Last year, amid claims from hospital trust leaders that the poor quality of hospitals was a threat to patient safety, the UK government announced a major new 5-year scheme to upgrade and redevelop NHS hospitals.
But the NHS has been through a similar process in the recent past: between 1997 and 2010, there were over 50 major schemes to redevelop acute hospitals at a total cost of over £10 billion, mostly financed through PFI.
There are many lessons to be learned from this previous process, but very little formal research or evaluation of the former project has been carried out. This paper gathers together the views of a number of experts who were involved in the previous phase of hospital development. Contributors include NHS project directors, architects, health planners, researchers and consultants.
This paper sets out a number of key issues of relevance to both policymakers and managers as they embark upon the new Health Infrastructure Plan. It also explores the lessons of the current Covid-19 pandemic for hospital building, offering a series of recommendations as the government prepares to announce further detail on the development of the Plan.

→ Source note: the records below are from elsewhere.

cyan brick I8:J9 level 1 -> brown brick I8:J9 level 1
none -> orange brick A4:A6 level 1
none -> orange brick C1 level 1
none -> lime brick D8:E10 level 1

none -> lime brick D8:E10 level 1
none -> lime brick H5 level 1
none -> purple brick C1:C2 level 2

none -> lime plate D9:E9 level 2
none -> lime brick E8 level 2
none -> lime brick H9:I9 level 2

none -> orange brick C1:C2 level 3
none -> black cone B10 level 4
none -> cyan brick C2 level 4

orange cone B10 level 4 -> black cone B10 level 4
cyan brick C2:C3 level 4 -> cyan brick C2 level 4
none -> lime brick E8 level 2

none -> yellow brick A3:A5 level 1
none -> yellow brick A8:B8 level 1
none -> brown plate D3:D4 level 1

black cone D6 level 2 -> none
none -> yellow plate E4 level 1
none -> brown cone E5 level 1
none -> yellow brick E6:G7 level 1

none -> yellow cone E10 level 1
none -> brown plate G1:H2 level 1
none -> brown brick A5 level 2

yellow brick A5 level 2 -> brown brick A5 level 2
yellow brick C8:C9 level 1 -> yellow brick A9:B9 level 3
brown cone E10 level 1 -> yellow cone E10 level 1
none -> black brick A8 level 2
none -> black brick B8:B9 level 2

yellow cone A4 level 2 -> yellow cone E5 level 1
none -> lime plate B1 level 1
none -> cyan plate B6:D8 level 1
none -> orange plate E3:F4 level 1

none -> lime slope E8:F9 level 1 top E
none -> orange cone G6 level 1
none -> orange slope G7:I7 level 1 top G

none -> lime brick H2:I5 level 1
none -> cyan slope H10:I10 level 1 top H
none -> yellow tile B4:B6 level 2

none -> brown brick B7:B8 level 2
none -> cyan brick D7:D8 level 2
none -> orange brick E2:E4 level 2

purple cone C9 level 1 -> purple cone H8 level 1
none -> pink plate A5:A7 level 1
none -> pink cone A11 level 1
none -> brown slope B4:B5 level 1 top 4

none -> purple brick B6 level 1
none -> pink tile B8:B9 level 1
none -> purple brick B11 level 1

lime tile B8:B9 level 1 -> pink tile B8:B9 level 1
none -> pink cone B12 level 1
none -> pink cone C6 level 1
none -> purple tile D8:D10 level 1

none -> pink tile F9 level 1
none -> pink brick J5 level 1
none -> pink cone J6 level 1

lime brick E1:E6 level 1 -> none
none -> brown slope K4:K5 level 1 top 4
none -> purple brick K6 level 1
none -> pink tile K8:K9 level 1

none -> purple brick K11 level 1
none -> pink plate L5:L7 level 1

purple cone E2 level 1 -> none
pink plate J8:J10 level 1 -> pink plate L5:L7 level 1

Key lessons from the previous phase of hospital building include:
- Health care planning leaders in the NHS should avoid making over-optimistic assumptions about future demand for health care and health system performance. Previous building planning has failed to fully consider the potential emergence of new diseases or possible changes in disease management drugs, technology or the labour market, instead being driven by a need to reduce bed numbers in order to suit the financial envelope.
- Hospital redevelopment should be understood in the context of a plan for the wider health and social care system. In the past, hospital buildings have been viewed in isolation from other services and from the wider economy, contributing to false assumptions about health care demand and poor links between hospitals and local authorities, housing and voluntary sector organisations.
- The NHS needs to invest in people with a wider range of skills and expertise. The previous building programmes suffered from shortage of individuals with knowledge of strategy, capital, workforce and operational issues, resulting in projects being delivered late and significantly over budget.